Work request: In the HAProxy mailing-list reply, rewrite everything from "Also a few other" down to "(typically 1 second).", putting "TCP reset" wherever "RST" appears.
____ Document segment
Hi Krishna,
On Thu, Mar 09, 2017 at 12:03:19PM +0530, Krishna Kumar (Engineering) wrote:
> Hi Willy,
>
> We use HAProxy as a Forward Proxy (I know this is not the intended
> application for HAProxy) to access outside world from within the DC, and
> this requires setting a source port range for return traffic to reach the
> correct
> box from which a connection was established. On our production boxes, we
> see around 500 "no free ports" errors per day, but this could increase to
> about 120K errors during big sale events. The reason for this is due to
> connect getting a EADDRNOTAVAIL error, since an earlier closed socket
> may be in last-ack state, as it may take some time for the remote server to
> send the final ack.
>
> The attached patch reduces the number of errors by attempting more ports,
> if they are available.
>
> Please review, and let me know if this sounds reasonable to implement.
Well, while the patch looks clean I'm really not convinced it's the correct
approach. Normally you should simply be using the "retries" parameter to
increase the amount of connect retries. There's nothing wrong with setting
it to a really high value if needed. Doesn't it work in your case ?
Also a few other points :
- when the remote server sends the FIN with the last segment, your
connection ends up in CLOSE_WAIT state. Haproxy then closes as
well, sending a FIN and your socket ends up in LAST_ACK waiting
for the server to respond. You may instead ask haproxy to close
with an RST by setting "option nolinger" in the backend. The port
will then always be free locally. The side effect is that if the
RST is lost, the SYN of a new outgoing connection may get an ACK
instead of a SYN-ACK as a reply and will respond to it with an
RST and try again. This will result in all connections working,
some taking slightly longer a time (typically 1 second).
________
____ Dataset entries
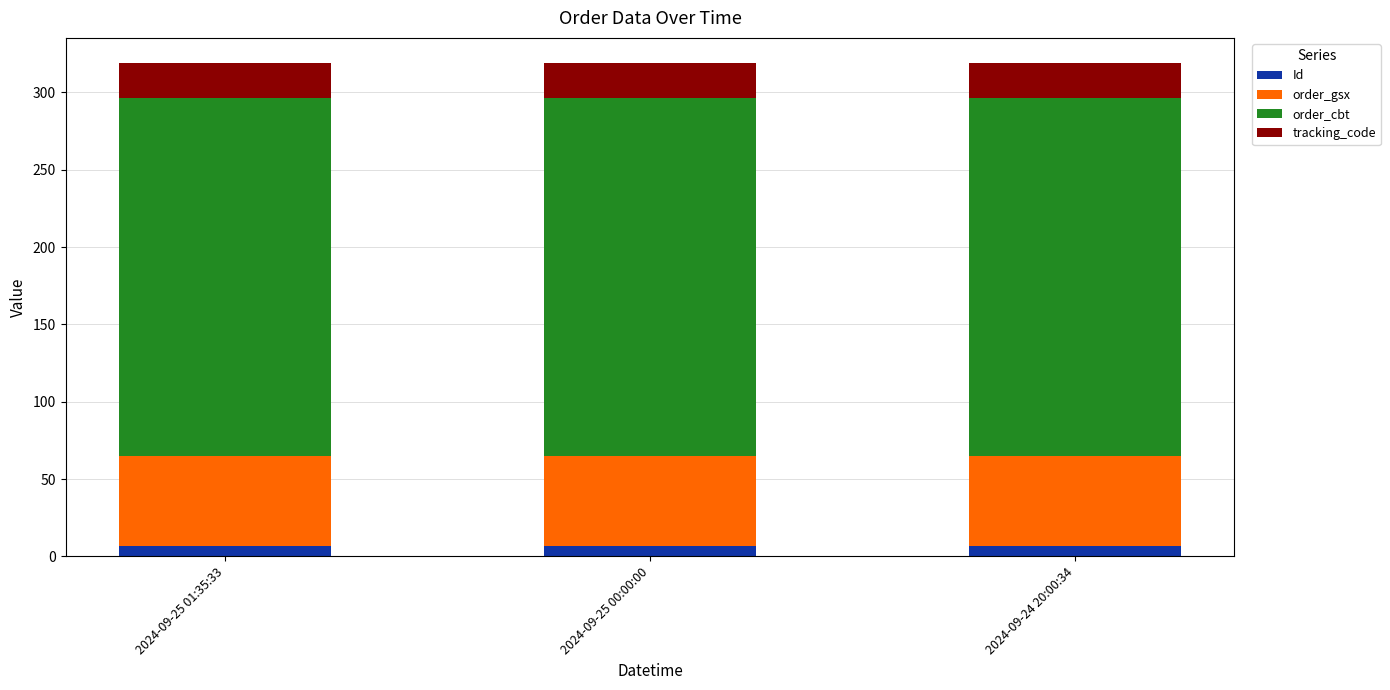

What is the sum of the Id values at 2024-09-25 00:00:00 and 2024-09-25 01:35:33?

14.0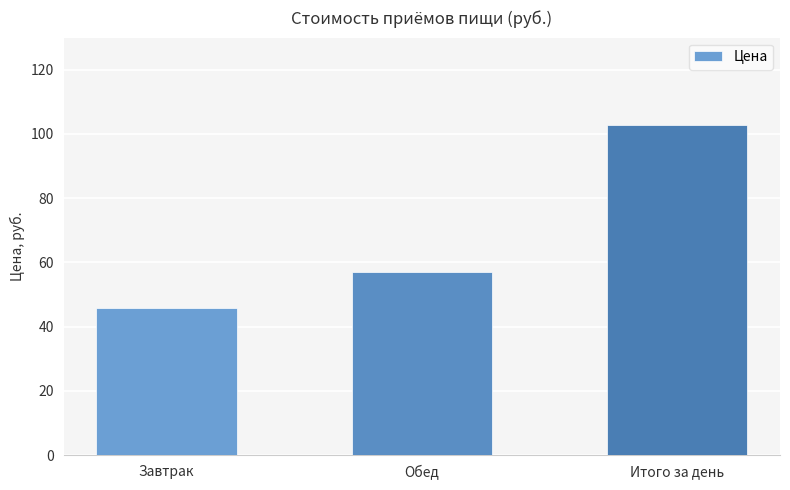

How many bars are there in total?

3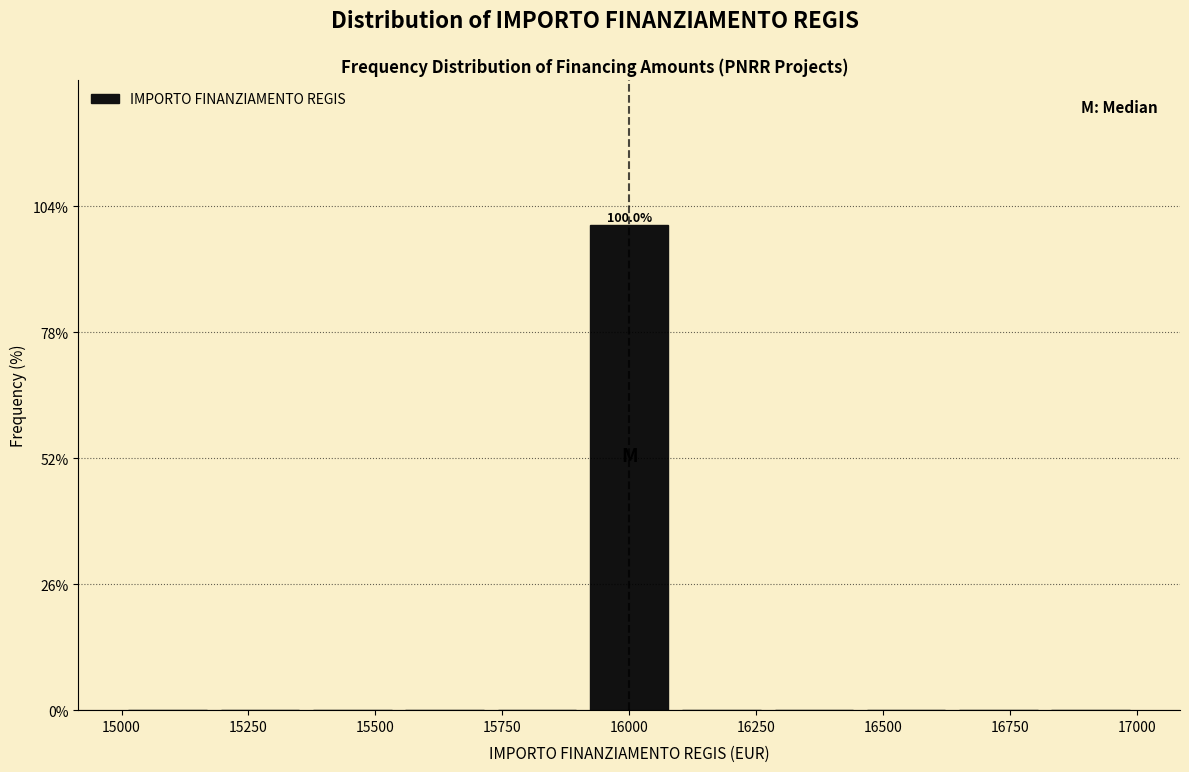

Read against the x-axis, roughly where is the centre of the tallest bar?

16000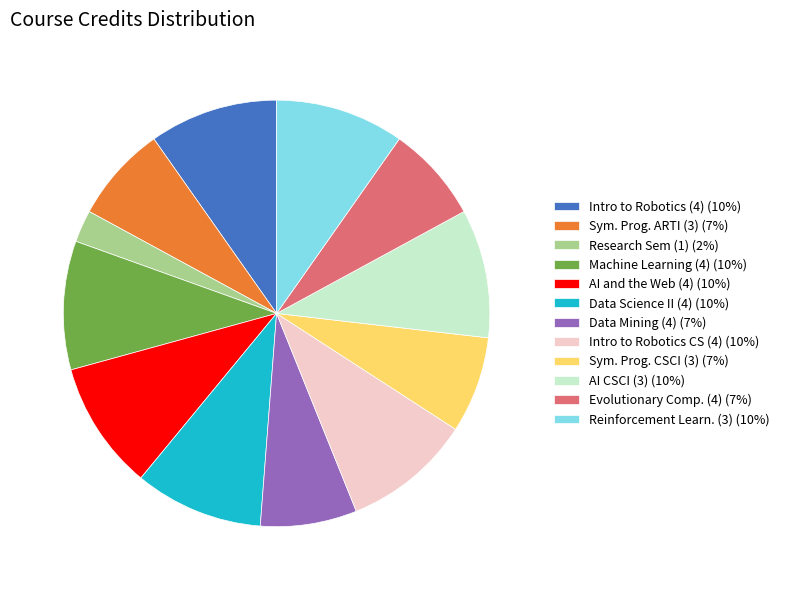

What is the ratio of the value at Intro to Robotics CS (4) (10%) to the value at Data Science II (4) (10%)?

1.0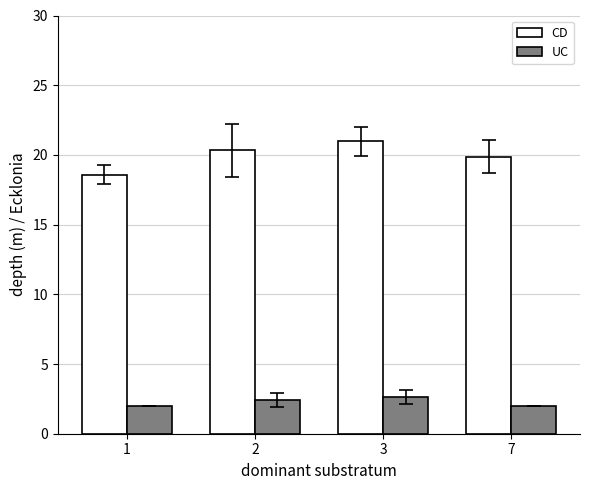

What is the difference between the maximum and minimum values in the UC series?

0.6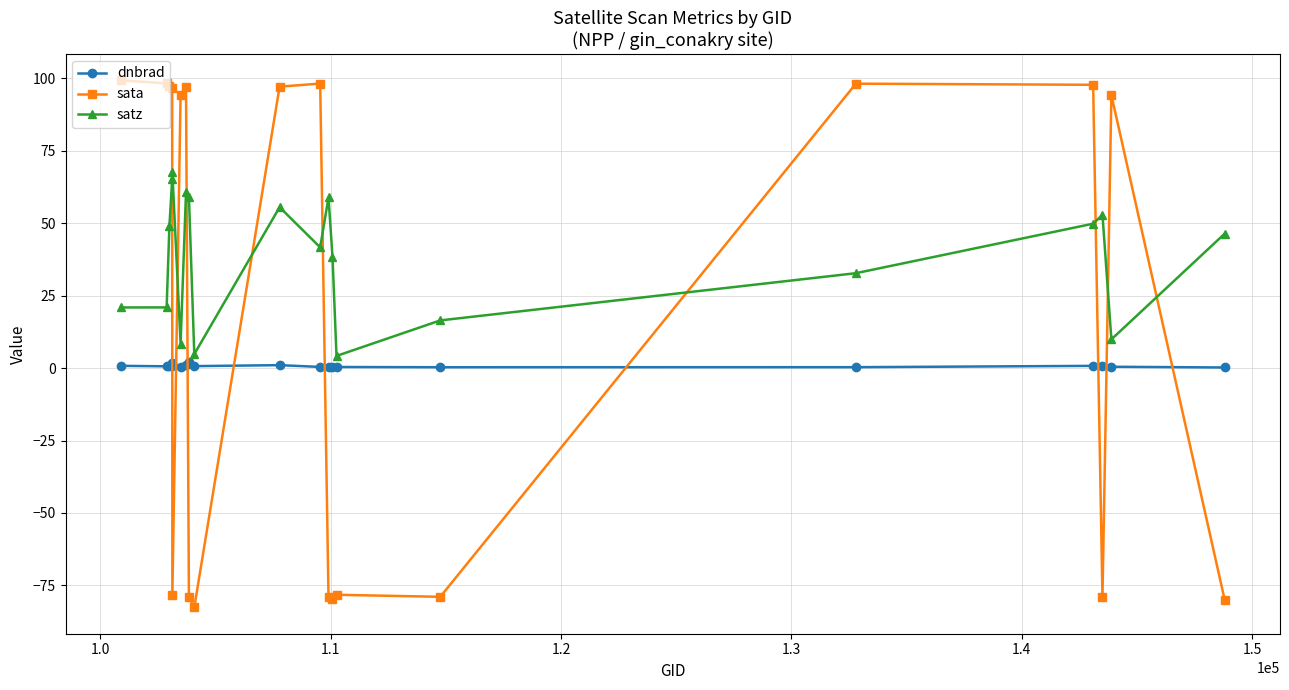

True or false: satz has more than 2 points higher than both neighbors.

True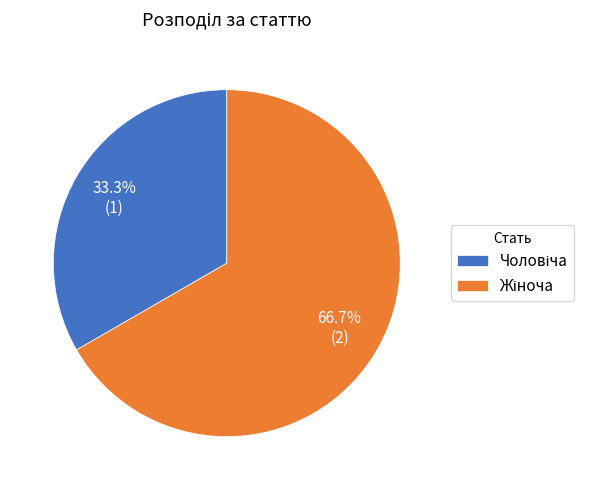

Is there a majority slice in this chart?

Yes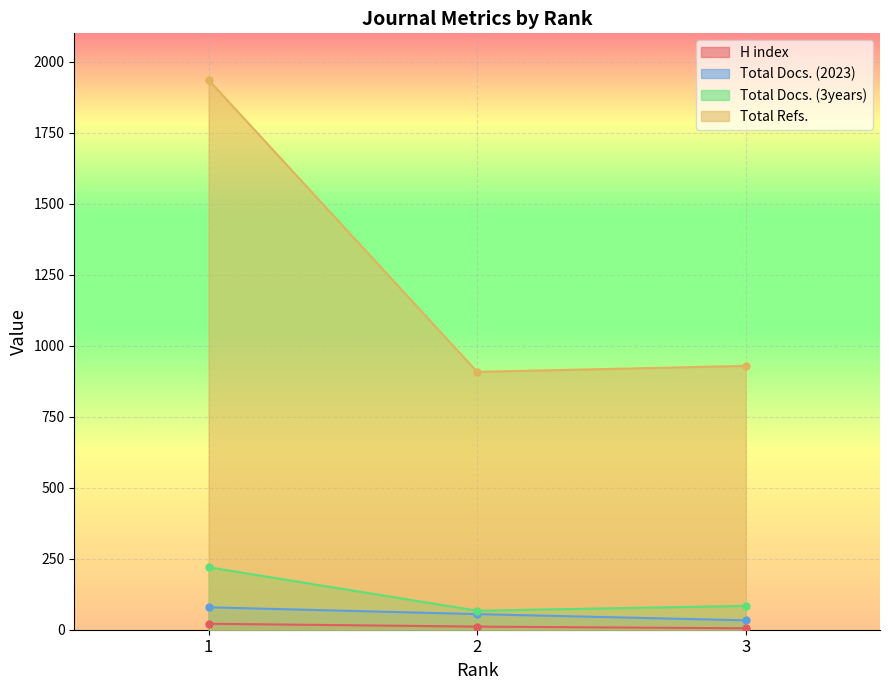

Reading left to right, what are all the values shown in this chart?

H index: 1=21	2=11	3=5
Total Docs. (2023): 1=79	2=55	3=33
Total Docs. (3years): 1=220	2=67	3=84
Total Refs.: 1=1936	2=908	3=929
________
Response below:
Also a few other points :
- when the remote server sends the FIN with the last segment, your
connection ends up in CLOSE_WAIT state. Haproxy then closes as
well, sending a FIN and your socket ends up in LAST_ACK waiting
for the server to respond. You may instead ask haproxy to close
with an TCP reset by setting "option nolinger" in the backend. The port
will then always be free locally. The side effect is that if the
TCP reset is lost, the SYN of a new outgoing connection may get an ACK
instead of a SYN-ACK as a reply and will respond to it with an
TCP reset and try again. This will result in all connections working,
some taking slightly longer a time (typically 1 second).